A later owner was Edward Charles Bibo (1870-1929), for whom the hotel was renamed the Bibo in the period 1919 to 1925. In 1920 The Pottery, Glass & Brass Salesman, 20 May 1920, pg. 9, reported, "Edward C. Bibo, who has been United States customs appraising officer of pottery and china wares at the Port of New York since January, 1907, has resigned his position and will confine his efforts in the future to the hotel business, he having taken over the Hotel Bibo, at Ninety-second Street and Madison Avenue, New York, and also the Hollywood Lodge at Highmount, Catskill Mountains. ..." Bibo's obituary, New York Times, 2 Dec. 1929, pg. 25, read, "Edward C. Bibo of the Hotel Wales, Ninety-second Street and Madison Avenue, formerly for twenty years attached to the customs service here as an appraiser of china, died yesterday morning in Mt. Sinai Hospital of heart disease at the age of 59. He left a wife, Miriam M. Bibo, and a daughter, Carola, founder of the Junior League of the Vacation Home for Crippled Children. Funeral services will be held in Riverside Memorial Chapel, 180 West Seventy-sixth Street, at 10 A. M., tomorrow. Since his retirement from the government service Mr. Bibo had been associated with his wife in various hotel enterprises here, in Palm Beach, Fla., and at Highmount, N. Y. He owned the lease of the Hotel Wales, and last June Mrs. Bibo bought the least [sic] of the Hotel Brewster, which is on the same corner of Madison Avenue."

The 1920 U. S. Census recorded 109 residents at 1295 Madison Avenue, including Edward E. Bibo, age 49, "Examiner, U. S. Customs," and his wife Miriam M. Bibo, age 45, "Manager, Hotel."

The 1930 U. S. Census recorded 100 residents of the Wales Hotel at 1295 Madison Avenue. Among them was Miriam M. Bibo (1875-1964), Edward Bibo's widow. She was recorded as age 54, born New York, "proprietor, hotel." Miriam Bibo was born Miriam Hoffman July 1875 and married Edward Bibo 24 January 1896 in New York City.

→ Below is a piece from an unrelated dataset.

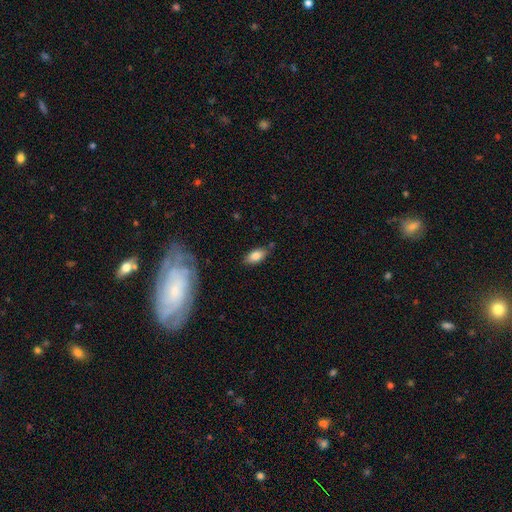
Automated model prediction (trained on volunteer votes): This appears to be a smooth galaxy with no disk features (82%) that is in between round and cigar-shaped (89%). Merging: none (80%).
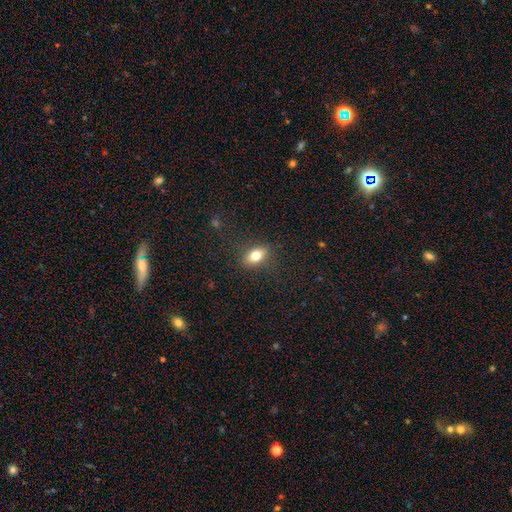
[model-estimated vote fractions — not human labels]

The 1940 U. S. Census recorded 114 residents of the Wales Hotel at 1295 Madison Avenue.

In 1950 the New York Times, 25 Jan. 1950, pg. 52, reported, "In its first change of ownership in thirty-one years, the Hotel Wales, a nine-story building on plot 62 by 100 feet at the northeast corner of Madison Avenue and Ninety-second Street, has been sold by the Bon Ray Hotel Corporation to John Malacoof for investment, it was announced yesterday. There are ninety-six apartments and a penthouse in the building, which was held at $400,000 and was sold through the Raymond P. Quinn Company, broker."